### ASSIGNED TASK:
Exactly repeat all the records below, omitting the images they hold.

───── AVAILABLE RECORDS

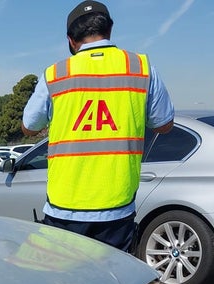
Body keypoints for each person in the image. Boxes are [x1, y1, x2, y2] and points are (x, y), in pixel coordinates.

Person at [21, 1, 174, 252]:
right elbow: (164, 124)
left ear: (71, 40)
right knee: (114, 275)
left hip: (65, 206)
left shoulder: (55, 73)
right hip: (117, 206)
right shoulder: (141, 68)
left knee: (65, 274)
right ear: (110, 30)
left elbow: (29, 126)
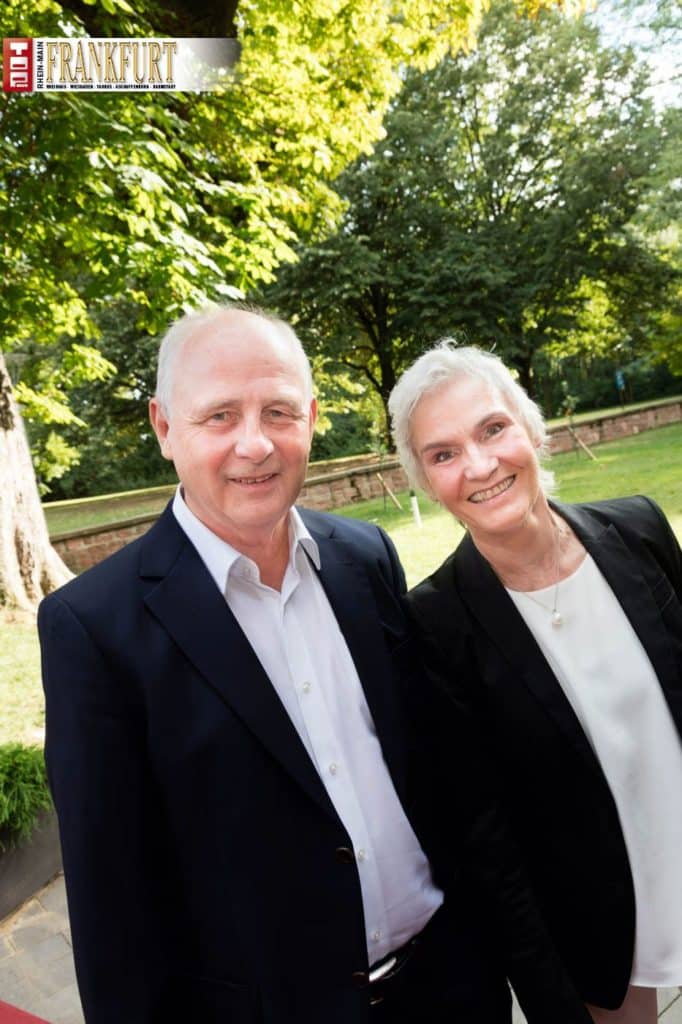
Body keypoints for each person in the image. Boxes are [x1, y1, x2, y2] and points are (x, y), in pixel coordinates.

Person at [38, 306, 594, 1024]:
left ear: (312, 417)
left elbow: (432, 771)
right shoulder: (94, 628)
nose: (254, 443)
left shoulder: (365, 558)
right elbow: (113, 913)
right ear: (164, 426)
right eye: (219, 417)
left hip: (454, 984)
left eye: (277, 411)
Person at [390, 340, 682, 1024]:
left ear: (532, 428)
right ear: (426, 481)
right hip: (605, 940)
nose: (480, 464)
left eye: (493, 429)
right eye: (444, 453)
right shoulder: (434, 624)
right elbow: (489, 847)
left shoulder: (638, 529)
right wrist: (553, 1002)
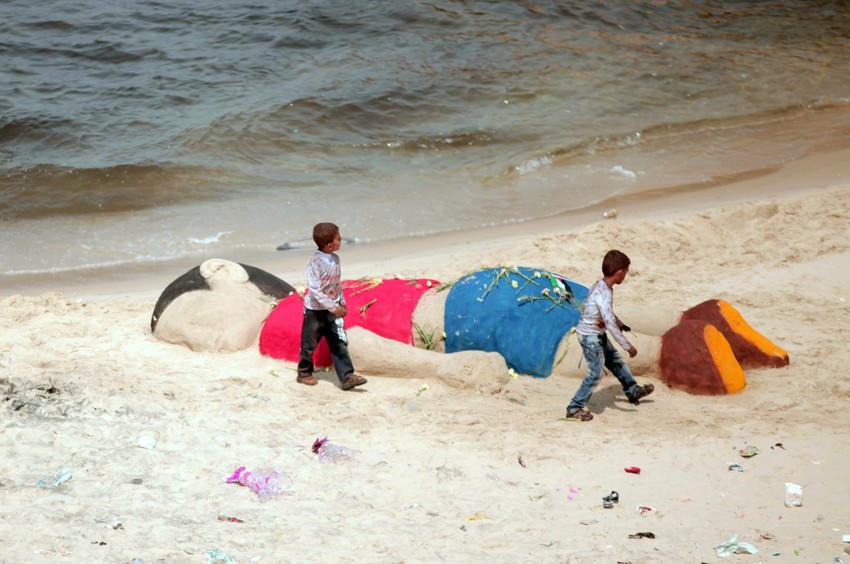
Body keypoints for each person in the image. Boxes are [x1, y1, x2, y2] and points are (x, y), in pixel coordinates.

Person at [566, 250, 653, 421]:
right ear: (620, 272)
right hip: (591, 338)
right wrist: (627, 346)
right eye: (626, 273)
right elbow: (609, 323)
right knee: (595, 373)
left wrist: (620, 323)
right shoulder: (603, 293)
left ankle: (633, 391)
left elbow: (606, 314)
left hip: (596, 334)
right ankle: (574, 407)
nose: (625, 277)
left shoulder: (601, 286)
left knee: (616, 362)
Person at [296, 222, 367, 391]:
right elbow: (314, 290)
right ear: (329, 245)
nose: (341, 240)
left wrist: (341, 301)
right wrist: (332, 307)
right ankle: (304, 373)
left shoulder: (335, 259)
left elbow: (337, 284)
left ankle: (347, 377)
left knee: (338, 342)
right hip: (315, 312)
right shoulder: (315, 263)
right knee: (309, 344)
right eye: (338, 239)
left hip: (332, 311)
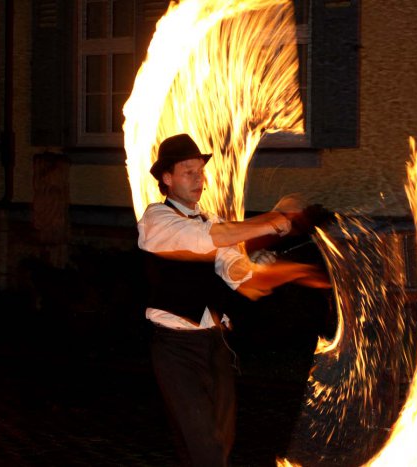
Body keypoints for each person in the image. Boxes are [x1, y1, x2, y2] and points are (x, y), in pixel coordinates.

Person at [137, 133, 326, 466]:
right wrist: (269, 222)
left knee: (220, 441)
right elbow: (211, 238)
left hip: (217, 345)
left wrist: (263, 267)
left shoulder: (212, 220)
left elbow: (239, 276)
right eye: (188, 172)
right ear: (166, 178)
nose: (199, 179)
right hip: (176, 349)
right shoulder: (157, 219)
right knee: (204, 445)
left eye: (200, 171)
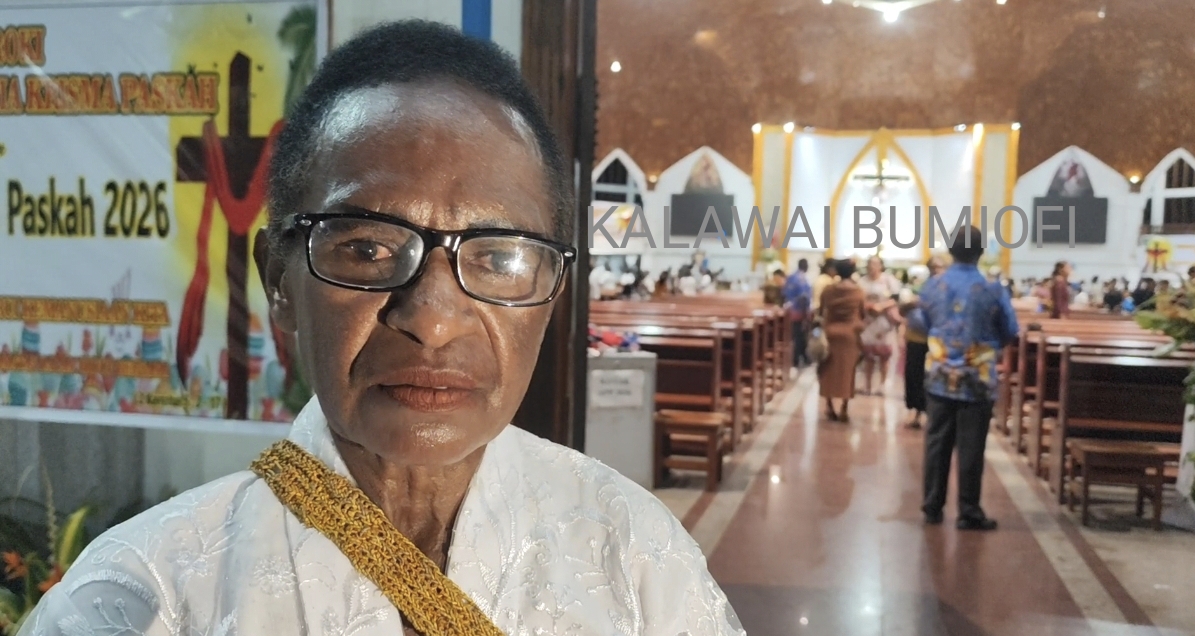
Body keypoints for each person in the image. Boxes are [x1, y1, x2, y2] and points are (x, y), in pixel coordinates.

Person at [19, 22, 744, 635]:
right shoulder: (147, 596)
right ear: (279, 279)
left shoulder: (635, 555)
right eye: (366, 248)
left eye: (497, 257)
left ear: (551, 292)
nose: (432, 320)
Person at [918, 226, 1019, 531]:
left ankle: (932, 505)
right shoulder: (993, 289)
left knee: (937, 441)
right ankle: (969, 510)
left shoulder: (932, 285)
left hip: (939, 374)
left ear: (950, 250)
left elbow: (925, 323)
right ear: (981, 252)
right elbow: (1010, 331)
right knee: (972, 445)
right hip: (978, 376)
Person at [818, 259, 865, 422]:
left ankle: (829, 405)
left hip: (830, 332)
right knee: (848, 371)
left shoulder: (828, 290)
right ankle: (844, 408)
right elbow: (862, 313)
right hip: (850, 334)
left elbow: (821, 310)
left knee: (828, 370)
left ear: (837, 271)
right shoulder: (858, 291)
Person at [901, 257, 945, 428]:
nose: (936, 270)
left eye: (939, 267)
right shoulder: (920, 287)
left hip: (937, 339)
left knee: (932, 376)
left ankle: (930, 412)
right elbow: (903, 308)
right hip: (916, 336)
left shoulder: (948, 288)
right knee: (914, 374)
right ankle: (914, 410)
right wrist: (913, 303)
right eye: (933, 267)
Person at [857, 255, 901, 394]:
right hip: (868, 322)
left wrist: (882, 306)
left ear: (881, 266)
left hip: (884, 320)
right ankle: (867, 385)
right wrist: (868, 306)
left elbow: (895, 299)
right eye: (870, 263)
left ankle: (882, 384)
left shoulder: (888, 280)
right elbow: (858, 300)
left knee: (884, 355)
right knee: (868, 355)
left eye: (875, 264)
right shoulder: (862, 281)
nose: (872, 267)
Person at [783, 258, 813, 368]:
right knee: (800, 336)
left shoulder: (790, 277)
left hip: (789, 310)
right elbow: (805, 297)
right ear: (806, 266)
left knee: (793, 336)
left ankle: (797, 358)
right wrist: (807, 312)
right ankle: (798, 358)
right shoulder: (803, 279)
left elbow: (784, 293)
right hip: (799, 311)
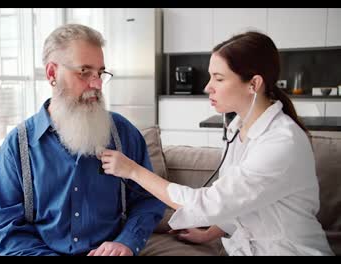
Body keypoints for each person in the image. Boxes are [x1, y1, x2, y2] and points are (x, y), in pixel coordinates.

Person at [100, 31, 334, 256]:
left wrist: (132, 170)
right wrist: (211, 232)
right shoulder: (239, 129)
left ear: (253, 84)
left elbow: (207, 203)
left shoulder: (281, 143)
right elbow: (242, 198)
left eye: (219, 78)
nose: (207, 87)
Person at [0, 24, 165, 256]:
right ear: (52, 73)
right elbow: (6, 226)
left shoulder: (124, 133)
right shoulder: (17, 146)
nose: (97, 84)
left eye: (100, 73)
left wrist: (127, 242)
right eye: (84, 72)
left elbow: (148, 200)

──────────

### TASK ANSWER:
Body keypoints for each person in the image. Boxes are [x1, y1, x2, y2] and points are (x, y), in pixel coordinates.

Person at [21, 1, 174, 252]:
right elbow: (164, 124)
left ear: (71, 40)
right knee: (114, 275)
left hip: (65, 206)
left shoulder: (55, 73)
right hip: (117, 206)
right shoulder: (141, 68)
left knee: (65, 274)
right ear: (110, 30)
left elbow: (29, 126)
Body keypoints for each person in the image. Boxes are [x1, y1, x2, y2] and points are (x, y), in pixel coordinates.

Person at [38, 306, 594, 1024]:
left ear: (312, 417)
left elbow: (432, 771)
right shoulder: (94, 628)
nose: (254, 443)
left shoulder: (365, 558)
right elbow: (113, 913)
right ear: (164, 426)
right eye: (219, 417)
left hip: (454, 984)
left eye: (277, 411)
Person at [390, 340, 682, 1024]:
left ear: (532, 428)
right ear: (426, 481)
right hip: (605, 940)
nose: (480, 464)
left eye: (493, 429)
right eye: (444, 453)
right shoulder: (434, 624)
right elbow: (489, 847)
left shoulder: (638, 529)
right wrist: (553, 1002)
Body keypoints for each person in the image. Boxes are [x1, y1, x2, y2] and points are (x, y), in pixel coordinates.

Person at [566, 250, 653, 421]:
right ear: (620, 272)
right hip: (591, 338)
right wrist: (627, 346)
right eye: (626, 273)
right elbow: (609, 323)
right knee: (595, 373)
left wrist: (620, 323)
right shoulder: (603, 293)
left ankle: (633, 391)
left elbow: (606, 314)
left hip: (596, 334)
right ankle: (574, 407)
nose: (625, 277)
left shoulder: (601, 286)
left knee: (616, 362)
Person at [296, 222, 367, 391]:
right elbow: (314, 290)
right ear: (329, 245)
nose: (341, 240)
left wrist: (341, 301)
right wrist: (332, 307)
right ankle: (304, 373)
left shoulder: (335, 259)
left elbow: (337, 284)
left ankle: (347, 377)
left knee: (338, 342)
right hip: (315, 312)
right shoulder: (315, 263)
right knee: (309, 344)
right eye: (338, 239)
left hip: (332, 311)
Body keypoints for each person in the image. Boxes are [x1, y1, x2, y2] and points are (x, y), in pixel coordinates.

Person at [137, 133, 326, 466]:
right wrist: (269, 222)
left knee: (220, 441)
right elbow: (211, 238)
left hip: (217, 345)
left wrist: (263, 267)
left shoulder: (212, 220)
left elbow: (239, 276)
right eye: (188, 172)
right ear: (166, 178)
nose: (199, 179)
right hip: (176, 349)
right shoulder: (157, 219)
right knee: (204, 445)
left eye: (200, 171)
Body keypoints for each person in the image. Boxes are [x1, y1, x2, y2] and points are (x, y), in pixel coordinates.

Person at [19, 22, 744, 635]:
right shoulder: (147, 596)
right ear: (279, 279)
left shoulder: (635, 555)
right eye: (366, 248)
left eye: (497, 257)
left ear: (551, 292)
nose: (432, 320)
Person at [918, 226, 1019, 531]:
left ankle: (932, 505)
right shoulder: (993, 289)
left knee: (937, 441)
right ankle: (969, 510)
left shoulder: (932, 285)
left hip: (939, 374)
left ear: (950, 250)
left elbow: (925, 323)
right ear: (981, 252)
right elbow: (1010, 331)
right knee: (972, 445)
right hip: (978, 376)
Person at [818, 259, 865, 422]:
left ankle: (829, 405)
left hip: (830, 332)
right knee: (848, 371)
left shoulder: (828, 290)
right ankle: (844, 408)
right elbow: (862, 313)
right hip: (850, 334)
left elbow: (821, 310)
left knee: (828, 370)
left ear: (837, 271)
right shoulder: (858, 291)
Person at [901, 257, 945, 428]:
nose: (936, 270)
left eye: (939, 267)
right shoulder: (920, 287)
left hip: (937, 339)
left knee: (932, 376)
left ankle: (930, 412)
right elbow: (903, 308)
right hip: (916, 336)
left shoulder: (948, 288)
right knee: (914, 374)
right ankle: (914, 410)
right wrist: (913, 303)
right eye: (933, 267)
Person at [857, 255, 901, 394]:
right hip: (868, 322)
left wrist: (882, 306)
left ear: (881, 266)
left hip: (884, 320)
right ankle: (867, 385)
right wrist: (868, 306)
left elbow: (895, 299)
right eye: (870, 263)
left ankle: (882, 384)
left shoulder: (888, 280)
right elbow: (858, 300)
left knee: (884, 355)
right knee: (868, 355)
left eye: (875, 264)
right shoulder: (862, 281)
nose: (872, 267)
Person at [783, 258, 813, 368]:
right knee: (800, 336)
left shoulder: (790, 277)
left hip: (789, 310)
right elbow: (805, 297)
right ear: (806, 266)
left knee: (793, 336)
left ankle: (797, 358)
right wrist: (807, 312)
right ankle: (798, 358)
right shoulder: (803, 279)
left elbow: (784, 293)
right hip: (799, 311)
Body keypoints for each person in the image. Boxes are [x1, y1, x2, y2] and points are (x, y), in pixel coordinates.

Person at [100, 31, 334, 256]:
left wrist: (132, 170)
right wrist: (211, 232)
right shoulder: (239, 129)
left ear: (253, 84)
left elbow: (207, 203)
left shoulder: (281, 143)
right elbow: (242, 198)
left eye: (219, 78)
nose: (207, 87)
Person at [0, 24, 165, 256]:
right ear: (52, 73)
right elbow: (6, 226)
left shoulder: (124, 133)
right shoulder: (17, 146)
nose: (97, 84)
left eye: (100, 73)
left wrist: (127, 242)
right eye: (84, 72)
left elbow: (148, 200)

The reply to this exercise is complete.